LA PRINCESSE, avec angoisse au magistrat.

Monsieur, je vous en supplie, écoutez-moi : ce que vient de dire ce malheureux est un tissu d’horribles calomnies ; il est en démence. Mais si on l’arrête, il est assez scélérat pour répéter ces indignités : le monde est si méchant qu’on le croirait. Jugez monsieur quelle honte pour notre maison, et surtout quel scandale pour la morale publique ! Aussi, monsieur, je vous en conjure, au nom de l’honneur d’une famille, au nom de la mémoire de ma pauvre fille qui va être souillée par ces affreuses calomnies, abandonnez cet homme à ses remords ! Aujourd’hui même il quittera Paris, la France.

LE DUC, riant.

Ah ! ah ! ah ! voyez-vous, chère belle-mère, voilà déjà les regrets ! Ah ! ah ! je vous l’ai dit, vous pleurerez avec des larmes de sang votre stupidité.

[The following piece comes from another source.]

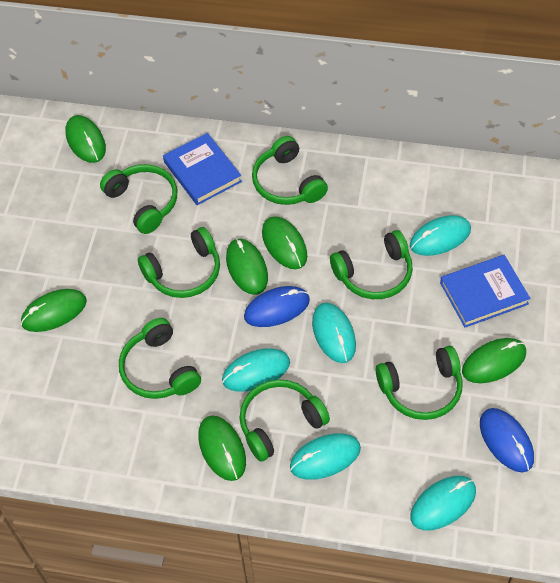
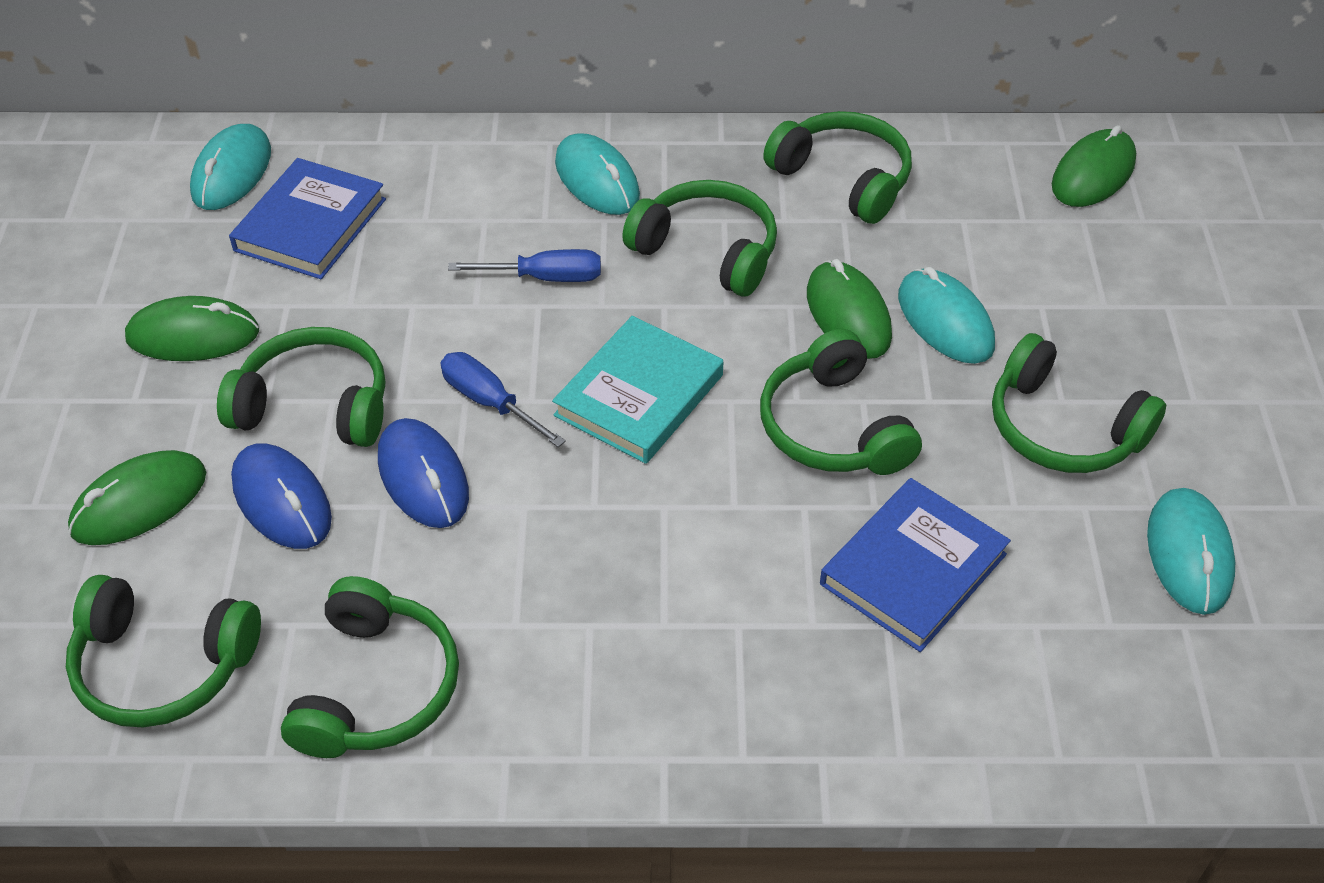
blue screwdriver: 0 -> 2
green mouse: 6 -> 4
turquoise book: 0 -> 1
turquoise mouse: 5 -> 4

LE MAGISTRAT, à la princesse.

Madame, il m’est impossible de ne pas mettre à l’instant M. de Beaupertuis en état d’arrestation.

LE CHEVALIER, au magistrat.

Monsieur, un mot, de grâce. Ma chaise de poste est en bas, à l’instant, devant vous, j’y monte avec cet homme et nous partons pour la Belgique ; j’ai deux pistolets chargés dans ma voiture, je vous donne ma parole de gentilhomme que s’il tente de s’échapper je lui brûle la cervelle ; mais, pour l’honneur d’une famille dont le chef représente en ce moment la France à l’étranger, laissez-moi emmener cet homme. Je réponds de lui corps pour corps, et il quittera la France mort ou vif.

LE MAGISTRAT.

La justice, monsieur, une fois saisie, doit suivre son cours ; je déplore cruellement le scandale que causera cette malheureuse affaire, mais, encore une fois, je ne puis transiger avec mon devoir, (Au duc.) Monsieur, êtes-vous prêt ?

LE DUC.

À vos ordres, monsieur ; mon valet de chambre m’apportera ce qu’il me faut en prison… Adieu, chère belle-mère ; adieu, chevalier ; je mourrai sur l’échafaud, mais vous mourrez de honte et de désespoir. Nous sommes quittes.